> **What you have to do**:
Answer these questions from the text on frugal innovation at NASA below, one per line:
1. In what year did the Constellation program's R&D budgets suffer a reduction?
2. By what percentage were those budgets reduced?
3. What idea did Davis' team hit upon?

-- Start of Text provided --

Frugal Innovation at NASA

Frugal Innovation at NASAPoint: Budget constraints demand frugal innovation.

Story: In 2005, NASA’s Constellation program – tasked with designing a way to get humans to the moon and eventually to Mars – suffered a 45% reduction in R&D budgets during the process of getting Constellation running. “We knew those resources weren’t coming back,” said Jeff Davis, Director of the Space Life Sciences Directorate at NASA’s John Space Center. “We thought to ourselves, we can’t get this done just doing 45% less. We need to approach this whole program in a new way.”

Davis’ team looked for new ways to work and began exploring alliances and external innovation platforms. The team hit upon the idea of using open innovation challenges at about the same time that President Obama’s Open Government Initiative encouraged public participation and the Office of Management and Budget issued guidelines on using prizes to spur public participation to solve innovation challenges.

-- End of Text provided --
-- Start of Raw records --

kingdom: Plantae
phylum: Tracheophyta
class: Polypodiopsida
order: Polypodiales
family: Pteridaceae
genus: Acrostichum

-- End of Raw records --

> **Exercise result**:
1. 2005
2. 45%
3. Using open innovation challenges